Now, it seems, JJ has thrown out that textbook.
OPPOSING VIEW: DePuy acted properly
In the late 2000s, as evidence mounted that two of its hip implants were failing at high rates, a JJ subsidiary left the devices on the market for several years. It finally recalled them in 2010 — but not before surgeons had put them in 93,000 patients, more than a third in the U.S.
This month, a Los Angeles jury found the design of the ASR XL implant defective and awarded $8.3 million to a retired Montana prison guard — one of 10,000 patients who have sued JJ and its DePuy unit.
Hip replacements have become big business, as Baby Boomers age and seek implants with more stability and longer lives. In 2001, DePuy set out to produce a new metal device with those qualities.
But all-metal hip devices shed metallic debris, which can inflame and damage tissue and bone. The ASR implants, according to JJ's own statistics, will fail in about 37% of patients in fewer than five years, forcing a second painful operation to remove and replace the device. Artificial hips are supposed to last 15 years.

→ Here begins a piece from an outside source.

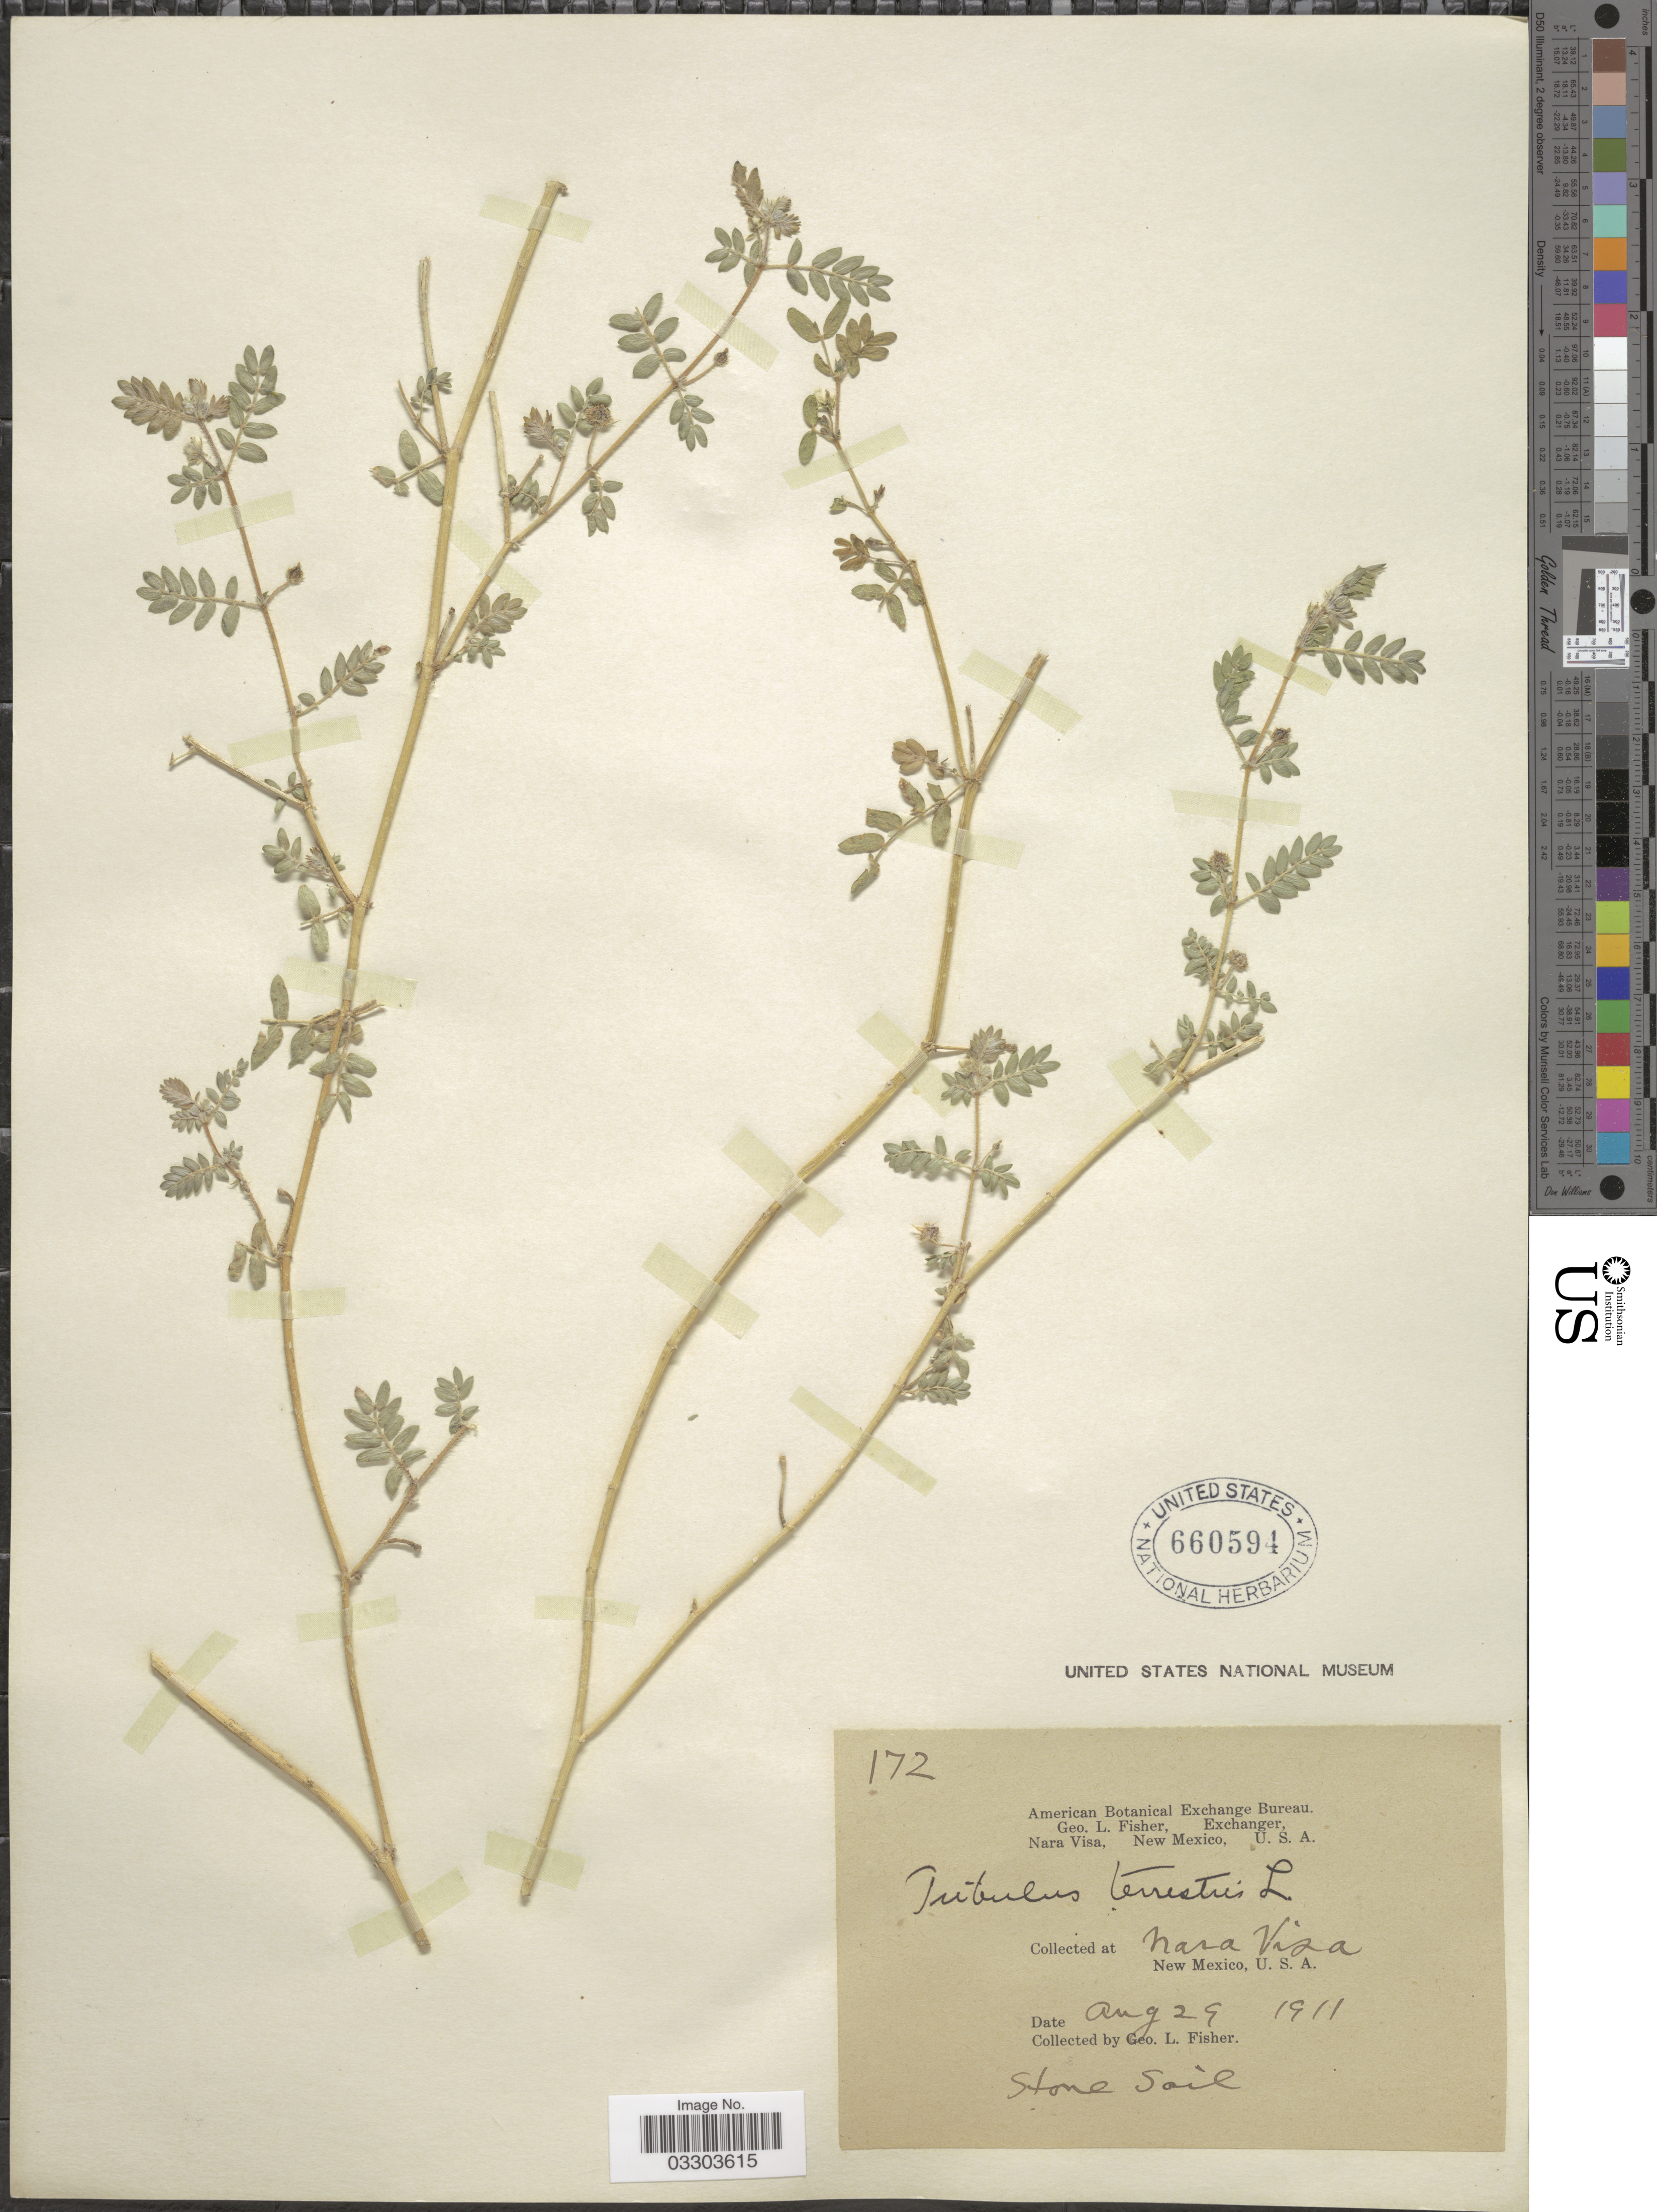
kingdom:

JJ isn't the first pharmaceutical company to keep bad news under wraps. But its shift away from more responsible practices is a notable violation of its own policies, which state that the company's "first responsibility" is "to the doctors, nurses and patients ... who use our products and services."
Letters and e-mails introduced at the Los Angeles trial raise serious questions about how JJ lived up to that credo. In 2006, a DePuy executive wrote that an influential surgeon in the Netherlands was seeing significant failure rates with one of the ASR products. In 2007, an Australian surgeon wrote to DePuy that one ASR device was "a flawed prosthesis and should be withdrawn from the market." In 2008, one of DePuy's own highly paid consulting surgeons warned of problems, adding, "I do not use the ASR."
How did DePuy respond?
The company says it studied the device and monitored its performance. But in December 2008, it also ran a full-page ad in an orthopedic journal touting the device's "99.2% survivorship" — a far cry from statistics released this year showing that more than a third will have to be removed and replaced within five years. Finally, in August 2010 — four years after the first hint of trouble — DePuy issued its recall.
Blame for this mess goes beyond DePuy. Congress approved the loophole that allowed swift government clearance for such products without clinical trials. And surgeons warned DePuy about problems but didn't blow the whistle publicly.
Ultimately, though, makers of medical devices have the best data on whether their products work. Had JJ followed the precedent it set in the Tylenol case, the company would have saved patients a lot of pain and, judging from the lawsuit awards likely to come, saved itself a lot of money.